There are several possible remedies for dangerous dogs, including an animal control proceeding or "dangerous dog hearing," a court order such as an injunction or statutory remedy imposed by a court, and remedies which are civil in nature, such as claims against the dog owner for the payment of compensation, eviction from leased premises, etc. The focus of this section is on the difference between animal control orders and judicial orders.
Under a properly drafted dangerous dog ordinance or statute, the animal control department or an administrative hearing officer can often issue orders pertaining to the dog itself. For example, the bench officer at a dog court proceeding might be empowered to order the destruction of the dog.
The ordinance or statute usually gives the animal control department specific powers to enforce such an order. Those powers might include coming onto the property of the dog owner, seizing the dog and related items such as things used for dog fighting, and other authorizations. This often contrasts sharply with what a judge can do.
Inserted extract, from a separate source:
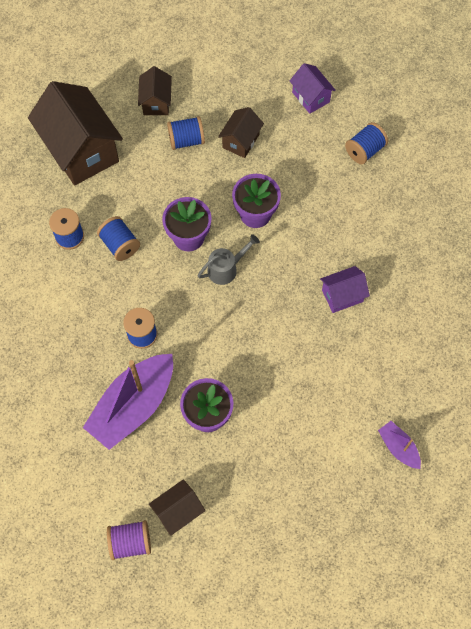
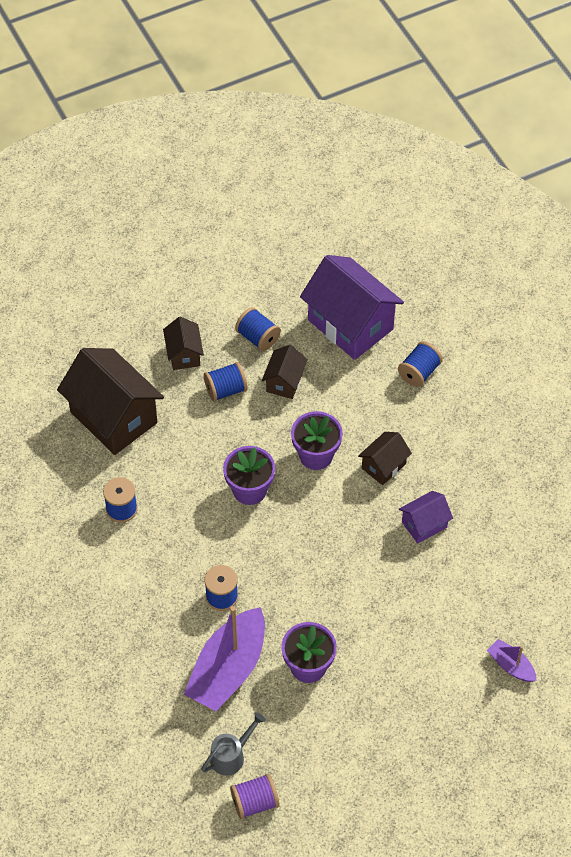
camera: 10 degrees left, 10 degrees down
(120, 245) = (178, 509): blue spool -> blue spool (258, 337)
(178, 511) = (297, 764): brown house -> brown house (383, 466)
(226, 268) = (297, 516): grey watering can -> grey watering can (231, 755)
(311, 97) = (350, 324): purple house -> purple house, size x2.01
When a judge issues an order, and the order is not complied with, the remedy is a conviction of being in contempt of court. In other words, when a judge orders a dog destroyed or confined in a certain manner, a person's failure to do as ordered is punished with jail or a fine. The court cannot send someone to pick up the dog unless there is a specific ordinance or statute empowering the judge to direct animal control or the police to the dog owner's home for that purpose.
Because of the constitutional separation of powers -- meaning the equality that every branch of government has with the other branches -- a judge usually cannot order animal control to do anything, without being empowered by a specific statute. The judge operates under the judicial branch, and animal control is under the executive branch. These are equal branches of government that cannot order each other to do anything. However, the judge has full power to order the arrest and incarceration of a person who violates a law or is in contempt of court. That is because the penal statutes grant that power to judges, authorizing them to issue arrest warrants and to direct the sheriff to keep a person in jail for specific length of time.
Therefore, when animal control issues the order, the remedy can actually relate directly to the dog, meaning its confinement or even euthanasia. When a court issues orders to the dog owner, the remedy is to have the dog owner prosecuted and thrown in jail or fined or both. These are very different remedies, in that one is against the dog and the other is against the dog's owner.
This can have important ramifications in dog bite cases. Most cases involve a friend, family member or relative. If animal control gets involved, the dog can be dealt with directly. However, if there is an inadequate dangerous dog ordinance or statute, and the court has to issue the order regarding the dog, it is possible that the reluctance to see a friend, family member or relative thrown in jail can result in the order being a useless act.